Nevertheless, Vaxart is not discounting the importance of the antibody response. In the phase 1 trial, 52% of the participants had mucosal, IgA antibodies that were specific to viral S and N proteins in nasal swab samples. The company is currently examining whether these IgA antibodies may be neutralizing against SARS CoV-2. Even if there are no detectable neutralizing antibodies against the virus in the blood, Tucker said, “it’s been documented that secretory [nasal] IgA is about 15 times more neutralizing than sera, so even low levels might be able to provide some meaningful results.”
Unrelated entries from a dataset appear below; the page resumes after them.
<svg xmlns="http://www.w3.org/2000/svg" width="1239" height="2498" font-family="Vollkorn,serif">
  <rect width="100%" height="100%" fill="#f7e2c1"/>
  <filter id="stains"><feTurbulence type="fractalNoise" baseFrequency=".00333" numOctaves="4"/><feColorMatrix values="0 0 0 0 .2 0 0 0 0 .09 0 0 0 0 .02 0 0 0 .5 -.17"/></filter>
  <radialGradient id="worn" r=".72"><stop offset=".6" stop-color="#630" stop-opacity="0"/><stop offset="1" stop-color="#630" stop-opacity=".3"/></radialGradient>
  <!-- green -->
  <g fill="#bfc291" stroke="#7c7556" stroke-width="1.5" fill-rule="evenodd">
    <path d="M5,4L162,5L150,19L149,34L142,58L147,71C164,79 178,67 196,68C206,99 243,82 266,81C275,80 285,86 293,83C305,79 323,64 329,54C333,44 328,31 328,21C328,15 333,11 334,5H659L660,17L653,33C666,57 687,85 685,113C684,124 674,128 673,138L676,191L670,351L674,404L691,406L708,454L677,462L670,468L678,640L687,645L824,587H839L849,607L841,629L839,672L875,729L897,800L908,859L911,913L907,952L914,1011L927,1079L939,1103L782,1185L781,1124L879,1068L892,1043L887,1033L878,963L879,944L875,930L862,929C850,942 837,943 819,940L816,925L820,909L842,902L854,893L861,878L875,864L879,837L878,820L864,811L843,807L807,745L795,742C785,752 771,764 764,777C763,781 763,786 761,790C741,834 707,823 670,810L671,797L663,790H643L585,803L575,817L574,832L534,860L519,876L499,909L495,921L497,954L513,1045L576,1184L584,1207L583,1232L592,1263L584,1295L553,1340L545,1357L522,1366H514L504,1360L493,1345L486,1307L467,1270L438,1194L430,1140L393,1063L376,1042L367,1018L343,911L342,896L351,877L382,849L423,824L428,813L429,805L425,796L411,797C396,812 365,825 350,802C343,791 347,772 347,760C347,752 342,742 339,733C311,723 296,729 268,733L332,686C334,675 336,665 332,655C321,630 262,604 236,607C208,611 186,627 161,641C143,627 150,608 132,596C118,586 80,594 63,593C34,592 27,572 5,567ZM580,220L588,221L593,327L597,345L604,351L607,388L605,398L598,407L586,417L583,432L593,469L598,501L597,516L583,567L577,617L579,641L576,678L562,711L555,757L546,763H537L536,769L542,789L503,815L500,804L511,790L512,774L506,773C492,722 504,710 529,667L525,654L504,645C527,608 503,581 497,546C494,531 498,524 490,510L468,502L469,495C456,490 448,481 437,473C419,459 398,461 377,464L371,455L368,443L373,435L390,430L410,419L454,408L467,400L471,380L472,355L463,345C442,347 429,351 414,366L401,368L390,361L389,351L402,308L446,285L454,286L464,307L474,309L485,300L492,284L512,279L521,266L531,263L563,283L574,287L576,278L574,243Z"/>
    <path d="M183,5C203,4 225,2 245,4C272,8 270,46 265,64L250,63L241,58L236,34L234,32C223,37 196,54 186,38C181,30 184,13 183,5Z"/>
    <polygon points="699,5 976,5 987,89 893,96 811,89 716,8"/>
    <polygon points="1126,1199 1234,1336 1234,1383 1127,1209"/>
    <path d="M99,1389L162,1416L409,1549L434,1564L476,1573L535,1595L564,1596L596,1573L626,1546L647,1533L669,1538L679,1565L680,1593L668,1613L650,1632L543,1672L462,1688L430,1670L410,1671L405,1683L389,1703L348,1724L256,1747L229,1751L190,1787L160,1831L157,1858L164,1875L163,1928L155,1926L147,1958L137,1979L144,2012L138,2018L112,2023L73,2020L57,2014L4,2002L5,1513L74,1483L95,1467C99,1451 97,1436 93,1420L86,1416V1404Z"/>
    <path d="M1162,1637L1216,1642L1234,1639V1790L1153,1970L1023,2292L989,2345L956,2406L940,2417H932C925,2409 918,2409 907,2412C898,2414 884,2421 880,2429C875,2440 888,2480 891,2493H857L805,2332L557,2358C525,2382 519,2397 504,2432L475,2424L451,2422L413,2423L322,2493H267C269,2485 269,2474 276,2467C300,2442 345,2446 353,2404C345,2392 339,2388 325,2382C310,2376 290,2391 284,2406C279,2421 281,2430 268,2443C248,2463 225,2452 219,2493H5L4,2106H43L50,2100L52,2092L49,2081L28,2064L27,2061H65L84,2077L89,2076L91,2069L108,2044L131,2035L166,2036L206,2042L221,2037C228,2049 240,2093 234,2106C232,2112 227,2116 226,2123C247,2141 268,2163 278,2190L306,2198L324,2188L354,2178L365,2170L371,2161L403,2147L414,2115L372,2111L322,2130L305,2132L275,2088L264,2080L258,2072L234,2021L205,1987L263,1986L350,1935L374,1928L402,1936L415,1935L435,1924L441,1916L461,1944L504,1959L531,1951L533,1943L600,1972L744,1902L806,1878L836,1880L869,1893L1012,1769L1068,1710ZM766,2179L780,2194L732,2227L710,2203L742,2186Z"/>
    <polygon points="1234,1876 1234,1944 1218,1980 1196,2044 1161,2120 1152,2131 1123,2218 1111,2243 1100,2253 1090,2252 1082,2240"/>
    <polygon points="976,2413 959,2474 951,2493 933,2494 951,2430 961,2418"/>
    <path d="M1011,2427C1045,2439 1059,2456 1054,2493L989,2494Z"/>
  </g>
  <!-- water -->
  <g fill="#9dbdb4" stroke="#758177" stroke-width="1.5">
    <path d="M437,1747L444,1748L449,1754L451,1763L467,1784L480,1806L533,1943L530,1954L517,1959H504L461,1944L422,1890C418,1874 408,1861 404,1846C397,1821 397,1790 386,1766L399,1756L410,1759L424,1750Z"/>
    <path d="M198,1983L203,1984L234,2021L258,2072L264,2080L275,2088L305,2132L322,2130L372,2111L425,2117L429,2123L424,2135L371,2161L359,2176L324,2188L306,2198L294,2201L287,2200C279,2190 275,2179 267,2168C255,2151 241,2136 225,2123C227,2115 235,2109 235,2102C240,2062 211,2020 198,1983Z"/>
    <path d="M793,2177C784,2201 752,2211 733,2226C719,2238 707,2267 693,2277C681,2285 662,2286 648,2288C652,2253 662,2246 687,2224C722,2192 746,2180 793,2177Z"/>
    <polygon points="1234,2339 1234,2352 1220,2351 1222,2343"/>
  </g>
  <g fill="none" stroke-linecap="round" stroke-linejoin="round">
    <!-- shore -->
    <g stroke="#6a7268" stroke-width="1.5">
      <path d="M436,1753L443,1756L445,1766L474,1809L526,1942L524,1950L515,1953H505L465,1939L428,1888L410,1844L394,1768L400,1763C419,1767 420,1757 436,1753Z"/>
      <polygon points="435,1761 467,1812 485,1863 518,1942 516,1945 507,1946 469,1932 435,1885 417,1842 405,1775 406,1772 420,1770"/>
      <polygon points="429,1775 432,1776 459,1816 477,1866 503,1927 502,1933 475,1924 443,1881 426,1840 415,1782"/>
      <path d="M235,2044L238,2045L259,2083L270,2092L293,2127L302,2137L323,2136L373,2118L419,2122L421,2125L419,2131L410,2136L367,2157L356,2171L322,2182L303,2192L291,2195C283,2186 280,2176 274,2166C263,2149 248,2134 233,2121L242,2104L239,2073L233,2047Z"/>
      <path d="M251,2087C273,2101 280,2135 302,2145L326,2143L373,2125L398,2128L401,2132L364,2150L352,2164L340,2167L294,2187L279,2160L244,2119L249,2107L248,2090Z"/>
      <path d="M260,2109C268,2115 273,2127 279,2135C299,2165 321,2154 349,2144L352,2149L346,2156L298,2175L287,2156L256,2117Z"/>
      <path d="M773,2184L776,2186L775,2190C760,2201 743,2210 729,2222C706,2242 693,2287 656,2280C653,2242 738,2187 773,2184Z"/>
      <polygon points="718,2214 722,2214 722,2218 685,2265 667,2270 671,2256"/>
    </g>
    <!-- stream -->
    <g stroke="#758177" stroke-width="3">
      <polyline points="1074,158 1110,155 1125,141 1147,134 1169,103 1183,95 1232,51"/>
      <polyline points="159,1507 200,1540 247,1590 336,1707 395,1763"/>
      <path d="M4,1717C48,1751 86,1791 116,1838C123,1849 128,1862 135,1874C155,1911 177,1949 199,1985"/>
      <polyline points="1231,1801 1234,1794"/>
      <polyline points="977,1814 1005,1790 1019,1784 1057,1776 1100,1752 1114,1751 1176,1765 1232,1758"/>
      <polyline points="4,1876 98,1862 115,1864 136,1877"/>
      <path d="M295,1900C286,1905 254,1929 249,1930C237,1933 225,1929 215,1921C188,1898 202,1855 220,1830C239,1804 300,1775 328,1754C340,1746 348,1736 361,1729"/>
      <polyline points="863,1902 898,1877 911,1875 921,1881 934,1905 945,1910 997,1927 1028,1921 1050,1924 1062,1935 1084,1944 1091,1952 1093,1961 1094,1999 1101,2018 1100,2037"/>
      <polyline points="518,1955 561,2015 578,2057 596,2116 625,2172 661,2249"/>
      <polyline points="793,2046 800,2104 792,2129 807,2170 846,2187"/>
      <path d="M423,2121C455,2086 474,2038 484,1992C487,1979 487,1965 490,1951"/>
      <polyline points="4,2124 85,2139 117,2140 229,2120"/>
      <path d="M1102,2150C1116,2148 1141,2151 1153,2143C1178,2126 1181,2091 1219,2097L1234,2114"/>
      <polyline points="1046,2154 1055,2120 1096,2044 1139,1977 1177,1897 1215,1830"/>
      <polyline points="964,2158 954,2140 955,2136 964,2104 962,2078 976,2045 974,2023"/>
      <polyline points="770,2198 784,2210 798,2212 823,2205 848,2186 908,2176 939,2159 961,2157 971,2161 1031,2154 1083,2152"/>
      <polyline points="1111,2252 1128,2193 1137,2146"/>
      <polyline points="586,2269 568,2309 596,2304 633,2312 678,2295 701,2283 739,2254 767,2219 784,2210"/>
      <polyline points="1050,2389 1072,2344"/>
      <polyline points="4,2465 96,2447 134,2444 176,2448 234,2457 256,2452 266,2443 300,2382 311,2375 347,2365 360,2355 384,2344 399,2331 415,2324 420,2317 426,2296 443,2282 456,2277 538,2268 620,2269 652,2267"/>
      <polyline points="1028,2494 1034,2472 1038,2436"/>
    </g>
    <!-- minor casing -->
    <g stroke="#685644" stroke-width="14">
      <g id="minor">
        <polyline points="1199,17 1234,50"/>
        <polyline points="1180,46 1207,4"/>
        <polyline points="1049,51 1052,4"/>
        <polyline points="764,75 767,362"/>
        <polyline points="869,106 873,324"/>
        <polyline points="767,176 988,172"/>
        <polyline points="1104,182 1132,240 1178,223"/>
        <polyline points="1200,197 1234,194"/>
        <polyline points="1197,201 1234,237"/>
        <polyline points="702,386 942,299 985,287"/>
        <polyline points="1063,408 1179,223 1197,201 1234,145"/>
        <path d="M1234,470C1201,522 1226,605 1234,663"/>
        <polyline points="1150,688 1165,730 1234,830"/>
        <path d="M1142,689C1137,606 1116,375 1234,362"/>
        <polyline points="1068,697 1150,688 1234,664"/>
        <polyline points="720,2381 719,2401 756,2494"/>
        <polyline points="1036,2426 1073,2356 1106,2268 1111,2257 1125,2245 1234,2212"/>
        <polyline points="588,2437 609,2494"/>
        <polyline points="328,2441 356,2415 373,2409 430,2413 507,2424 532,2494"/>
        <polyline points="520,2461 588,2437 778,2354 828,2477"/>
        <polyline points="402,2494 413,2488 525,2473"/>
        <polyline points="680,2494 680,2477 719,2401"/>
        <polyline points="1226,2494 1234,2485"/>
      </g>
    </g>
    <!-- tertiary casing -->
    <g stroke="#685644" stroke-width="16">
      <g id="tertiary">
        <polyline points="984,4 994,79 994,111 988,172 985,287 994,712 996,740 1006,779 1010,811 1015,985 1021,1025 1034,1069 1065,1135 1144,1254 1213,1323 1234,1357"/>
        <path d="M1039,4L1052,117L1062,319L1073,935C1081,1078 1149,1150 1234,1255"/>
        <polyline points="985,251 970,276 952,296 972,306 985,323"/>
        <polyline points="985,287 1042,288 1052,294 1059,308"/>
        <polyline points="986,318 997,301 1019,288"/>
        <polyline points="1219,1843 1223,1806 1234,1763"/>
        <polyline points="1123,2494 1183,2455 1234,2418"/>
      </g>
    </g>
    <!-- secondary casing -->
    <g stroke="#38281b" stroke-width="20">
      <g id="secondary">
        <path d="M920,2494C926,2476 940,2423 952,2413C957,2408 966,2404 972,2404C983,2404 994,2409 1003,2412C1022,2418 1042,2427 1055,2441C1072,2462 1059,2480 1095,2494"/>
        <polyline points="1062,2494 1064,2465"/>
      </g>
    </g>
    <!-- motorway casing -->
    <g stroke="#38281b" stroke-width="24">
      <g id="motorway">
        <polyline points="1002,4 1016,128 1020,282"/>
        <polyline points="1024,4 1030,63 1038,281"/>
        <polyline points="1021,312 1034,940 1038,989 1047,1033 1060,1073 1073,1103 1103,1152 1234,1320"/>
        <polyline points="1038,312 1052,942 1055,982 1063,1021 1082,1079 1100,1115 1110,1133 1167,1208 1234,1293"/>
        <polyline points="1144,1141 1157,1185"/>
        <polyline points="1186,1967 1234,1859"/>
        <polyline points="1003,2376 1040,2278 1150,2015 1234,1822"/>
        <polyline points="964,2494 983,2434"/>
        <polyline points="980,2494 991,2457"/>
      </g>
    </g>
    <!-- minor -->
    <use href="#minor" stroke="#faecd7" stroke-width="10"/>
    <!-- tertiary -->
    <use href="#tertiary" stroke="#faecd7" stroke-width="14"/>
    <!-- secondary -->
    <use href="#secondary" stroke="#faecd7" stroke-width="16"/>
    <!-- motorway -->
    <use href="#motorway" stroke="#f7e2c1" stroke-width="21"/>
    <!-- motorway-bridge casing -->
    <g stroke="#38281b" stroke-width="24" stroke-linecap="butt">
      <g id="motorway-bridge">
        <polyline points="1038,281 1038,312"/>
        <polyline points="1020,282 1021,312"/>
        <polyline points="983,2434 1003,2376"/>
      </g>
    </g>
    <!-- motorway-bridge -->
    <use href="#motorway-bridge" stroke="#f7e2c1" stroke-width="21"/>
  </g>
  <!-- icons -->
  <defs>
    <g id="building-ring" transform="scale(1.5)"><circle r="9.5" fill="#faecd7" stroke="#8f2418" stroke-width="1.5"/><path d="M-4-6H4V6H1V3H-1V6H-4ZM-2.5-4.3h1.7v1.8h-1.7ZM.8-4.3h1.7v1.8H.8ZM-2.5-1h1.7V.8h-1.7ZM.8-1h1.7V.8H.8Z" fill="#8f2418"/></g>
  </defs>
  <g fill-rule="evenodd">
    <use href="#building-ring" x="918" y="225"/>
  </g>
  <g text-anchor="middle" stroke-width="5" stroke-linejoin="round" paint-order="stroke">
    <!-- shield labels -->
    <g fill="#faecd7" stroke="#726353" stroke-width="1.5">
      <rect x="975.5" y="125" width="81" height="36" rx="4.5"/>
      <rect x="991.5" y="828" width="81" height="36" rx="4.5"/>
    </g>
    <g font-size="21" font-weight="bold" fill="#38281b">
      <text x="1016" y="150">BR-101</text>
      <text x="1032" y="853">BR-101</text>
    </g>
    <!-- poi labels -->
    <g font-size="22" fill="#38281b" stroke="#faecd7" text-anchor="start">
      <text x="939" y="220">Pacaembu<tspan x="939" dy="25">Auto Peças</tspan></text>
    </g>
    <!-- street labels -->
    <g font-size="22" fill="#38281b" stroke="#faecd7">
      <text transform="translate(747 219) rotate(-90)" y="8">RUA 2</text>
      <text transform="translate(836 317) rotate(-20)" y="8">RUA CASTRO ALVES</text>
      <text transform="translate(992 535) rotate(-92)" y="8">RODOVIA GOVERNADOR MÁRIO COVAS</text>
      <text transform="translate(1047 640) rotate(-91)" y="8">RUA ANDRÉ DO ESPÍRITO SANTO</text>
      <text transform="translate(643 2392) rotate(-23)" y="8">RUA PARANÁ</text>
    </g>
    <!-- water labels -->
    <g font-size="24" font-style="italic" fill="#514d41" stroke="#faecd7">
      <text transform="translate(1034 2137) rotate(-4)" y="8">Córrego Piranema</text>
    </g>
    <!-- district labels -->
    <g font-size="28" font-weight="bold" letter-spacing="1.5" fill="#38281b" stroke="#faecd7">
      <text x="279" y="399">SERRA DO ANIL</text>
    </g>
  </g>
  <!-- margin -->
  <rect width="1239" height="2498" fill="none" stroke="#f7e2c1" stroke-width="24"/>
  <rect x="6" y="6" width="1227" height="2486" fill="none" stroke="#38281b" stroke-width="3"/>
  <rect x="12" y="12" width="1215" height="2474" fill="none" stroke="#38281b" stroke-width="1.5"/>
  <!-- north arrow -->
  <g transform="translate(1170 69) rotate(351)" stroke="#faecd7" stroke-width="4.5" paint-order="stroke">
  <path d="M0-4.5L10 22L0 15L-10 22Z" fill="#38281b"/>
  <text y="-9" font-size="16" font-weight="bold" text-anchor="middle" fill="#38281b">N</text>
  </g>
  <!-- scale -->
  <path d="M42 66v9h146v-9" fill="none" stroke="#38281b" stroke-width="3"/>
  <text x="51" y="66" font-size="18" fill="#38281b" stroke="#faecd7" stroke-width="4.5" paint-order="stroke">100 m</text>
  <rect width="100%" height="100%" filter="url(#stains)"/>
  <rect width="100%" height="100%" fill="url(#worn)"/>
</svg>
Vaxart is now planning to do a phase 1 or phase 2 study this quarter to test a range of doses of its oral COVID-19 vaccine candidate to see if these can generate higher antibody responses. As Tucker noted, the doses already tested have been well tolerated in people and did not lead to any concerning side effects. Following this study, the company will plan a phase 2 or 3 efficacy trial, most likely in countries where vaccines are not available.

The Vaxart candidate stands out because it is one of the few in development that includes viral N. Tucker said there is probably less potential for virus variants to emerge with mutations in this protein, and as a result, there would be less potential for vaccine-resistant variants.

Additionally, since the vaccine is in pill form, it would be much easier to distribute. “Handing [vaccines] out is 20 to 30 times faster than giving them a shot,” Tucker noted, adding that vaccines Vaxart has developed using this technology are stable at room temperature for several years.